Cancer Genet Cytogenet. 2008 May;183(1):21-7. doi: 10.1016/j.cancergencyto.2008.01.021.
The recent identification of fusion genes involving ETS family members in human prostate adenocarcinoma has confirmed the hypothesis that recurrent specific aberrations such as fusion genes may be as frequent in epithelial tumors as they are in leukemias and sarcomas. However, reciprocal translocations with fusion genes are often not detectable in carcinomas by conventional karyotyping because of additional complex chromosomal abnormalities. We retrospectively analyzed a large series of formalin-fixed, paraffin-embedded samples including 55 prostate carcinomas and 11 benign prostate tumors. We identified the fusion gene TMPRSS2-ERG by reverse-transcriptase polymerase chain reaction (RT-PCR) in 40/55 carcinomas (72%). Our study demonstrates that the detection of ETS fusion gene by RT-PCR is feasible on formalin-fixed and paraffin-embedded samples. No significant association between the presence of the fusion gene and any clinical feature, such as preoperative serum prostate-specific antigen (PSA) level (PSA>20 or PSA< or =20), pTNM stage including capsule invasion, seminal vesicle invasion, and lymph nodes metastases, or recurrence was observed in our series.

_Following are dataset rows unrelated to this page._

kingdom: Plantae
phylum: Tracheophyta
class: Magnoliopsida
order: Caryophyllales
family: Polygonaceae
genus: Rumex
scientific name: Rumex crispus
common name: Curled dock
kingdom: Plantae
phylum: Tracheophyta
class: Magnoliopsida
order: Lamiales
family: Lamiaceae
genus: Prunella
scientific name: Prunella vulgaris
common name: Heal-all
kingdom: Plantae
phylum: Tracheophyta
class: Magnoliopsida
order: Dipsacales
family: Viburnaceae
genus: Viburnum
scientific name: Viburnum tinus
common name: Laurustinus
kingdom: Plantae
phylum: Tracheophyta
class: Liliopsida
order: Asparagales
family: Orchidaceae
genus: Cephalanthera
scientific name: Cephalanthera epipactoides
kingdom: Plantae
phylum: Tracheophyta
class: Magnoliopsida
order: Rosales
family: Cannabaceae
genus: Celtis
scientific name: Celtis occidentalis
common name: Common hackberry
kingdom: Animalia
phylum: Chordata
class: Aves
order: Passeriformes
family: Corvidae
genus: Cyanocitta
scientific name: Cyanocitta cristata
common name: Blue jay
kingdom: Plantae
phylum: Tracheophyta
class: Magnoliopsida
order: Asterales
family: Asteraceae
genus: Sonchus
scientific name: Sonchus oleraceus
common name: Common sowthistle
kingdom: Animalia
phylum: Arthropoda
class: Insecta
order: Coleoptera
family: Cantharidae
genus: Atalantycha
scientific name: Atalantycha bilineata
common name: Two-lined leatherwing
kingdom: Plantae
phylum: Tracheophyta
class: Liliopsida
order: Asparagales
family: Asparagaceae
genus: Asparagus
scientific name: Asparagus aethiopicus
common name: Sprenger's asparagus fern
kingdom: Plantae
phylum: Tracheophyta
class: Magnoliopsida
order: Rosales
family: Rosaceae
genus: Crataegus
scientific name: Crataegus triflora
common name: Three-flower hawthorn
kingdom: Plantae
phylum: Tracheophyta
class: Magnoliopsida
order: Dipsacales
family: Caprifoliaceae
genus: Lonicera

近期在人类前列腺腺癌中发现涉及ETS家族成员的融合基因,证实了这样一种假说,即像融合基因这样反复出现的特定畸变在上皮性肿瘤中的出现频率可能与在白血病和肉瘤中一样高。然而,由于存在额外复杂的染色体异常,通过传统核型分析通常无法在癌组织中检测到与融合基因相关的相互易位。我们回顾性分析了大量福尔马林固定、石蜡包埋的样本,包括55例前列腺癌和11例良性前列腺肿瘤。我们通过逆转录聚合酶链反应(RT-PCR)在40/55例癌组织(72%)中检测到了融合基因TMPRSS2-ERG。我们的研究表明,通过RT-PCR在福尔马林固定、石蜡包埋的样本中检测ETS融合基因是可行的。在我们的研究系列中,未观察到融合基因的存在与任何临床特征之间存在显著关联,如术前血清前列腺特异性抗原(PSA)水平(PSA>20或PSA≤20)、包括包膜侵犯、精囊侵犯和淋巴结转移的pTNM分期或复发情况。